Chemistry got me through the first few days and made a family holiday trip to the Dominican Republic possible, if not altogether comfortable.
Since early January, my new best friend has become my physical therapist. I’ll refer to her as MJ since she has no idea I’m writing about her.
Most people I know who have undergone physical therapy have few kind words to say about their therapists. I was less than kind on several occasions when other therapists tried to work out the kinks left over from rotator cuff surgery. Grown men do cry.
Perhaps it’s the delicate nature of the neck, or perhaps MJ has a kinder nature, but I leave the PT office feeling invigorated.
I find the entire process quite restful.
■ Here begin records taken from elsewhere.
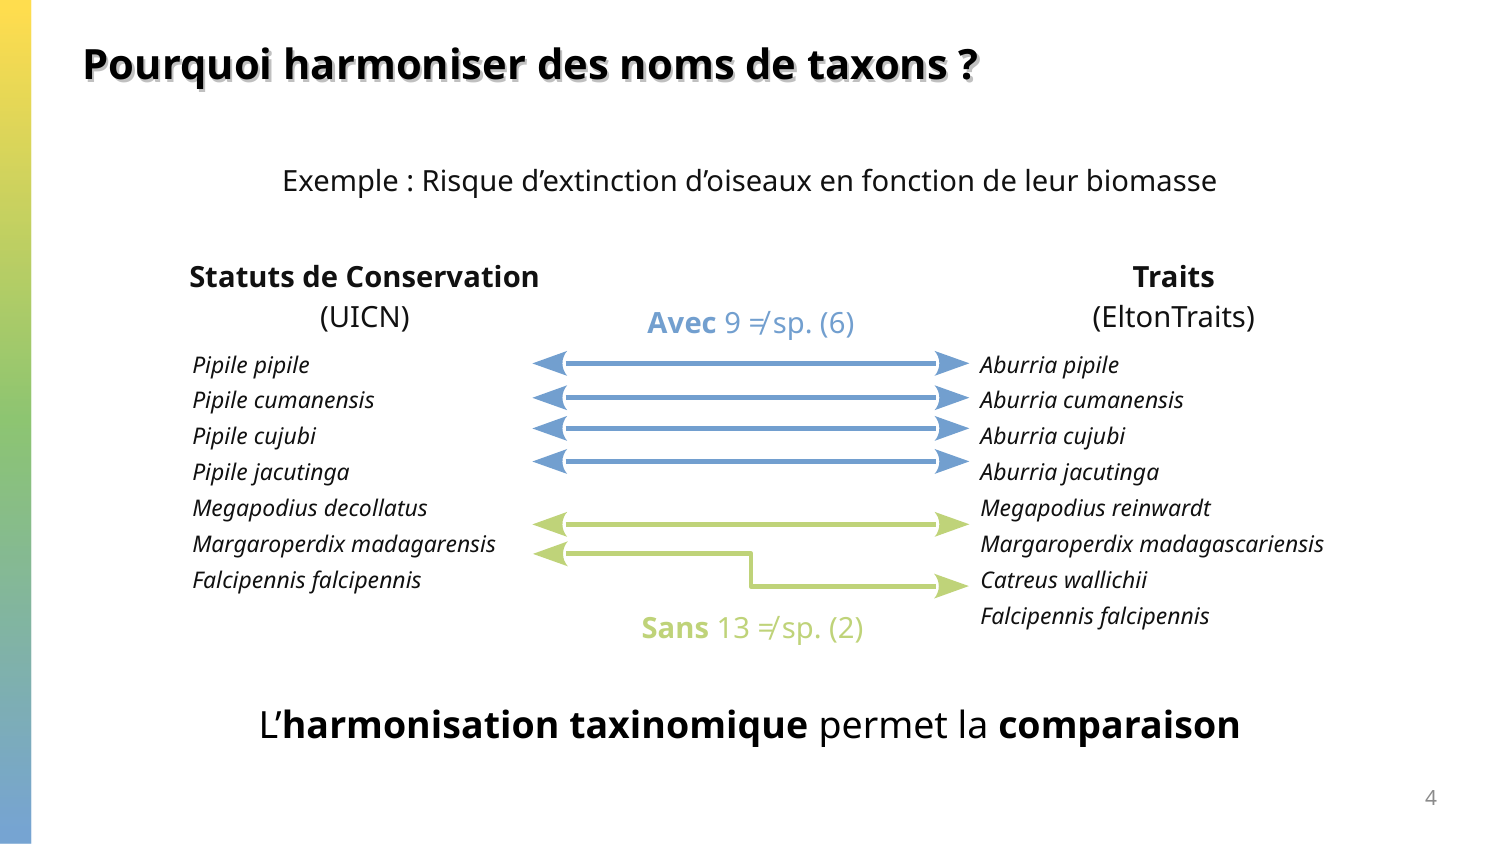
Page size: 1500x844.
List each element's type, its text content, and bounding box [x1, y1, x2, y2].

text_box L’harmonisation taxinomique permet la comparaison [129, 691, 1371, 752]
text_box Sans 13 ≠ sp. (2) [519, 599, 965, 651]
picture [0, 0, 1500, 844]
text_box Avec 9 ≠ sp. (6) [554, 294, 948, 348]
text_box Statuts de Conservation (UICN) [147, 249, 583, 372]
text_box Pipile pipile Pipile cumanensis Pipile cujubi Pipile jacutinga Megapodius decollatus Margaroperdix madagarensis Falcipennis falcipennis [177, 336, 551, 607]
text_box Traits (EltonTraits) [1049, 249, 1298, 336]
slide_number <numéro> [1240, 767, 1437, 813]
text_box Aburria pipile Aburria cumanensis Aburria cujubi Aburria jacutinga Megapodius reinwardt Margaroperdix madagascariensis Catreus wallichii Falcipennis falcipennis [965, 336, 1382, 671]
text_box Exemple : Risque d’extinction d’oiseaux en fonction de leur biomasse [192, 152, 1308, 204]
list Pourquoi harmoniser des noms de taxons ? [82, 38, 1436, 83]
We start with moist heat on the back of my neck while I lie on a cushioned examination table. A nap sometimes creeps up on me during that session.
After warming up, MJ works on my neck, firmly but gently moving it back and forth, up and down, pushing a bit further each session. The pain is slight.
We’ve done traction, a firm pull and release with just enough weight to create a nice stretch.
Sessions end with ice on the neck to relieve any pent-up tension; nap is optional.
I have accepted the inevitable. My neck will not swivel as it used to. Any thought of becoming an outfielder for the Yankees is gone. Line drives might be catchable; flyballs, not so much.
But range of motion has improved, from a few degrees either way to near 50 to each side and about 30 looking up. The ache in my neck is mostly gone.
I am fortunate that writing doesn’t demand a lot of muscle strain. I can live with the notion that I am an experienced journalist, less fit, perhaps, but cognizant of the fact that if I haven’t mastered the craft by now it ain’t gonna happen.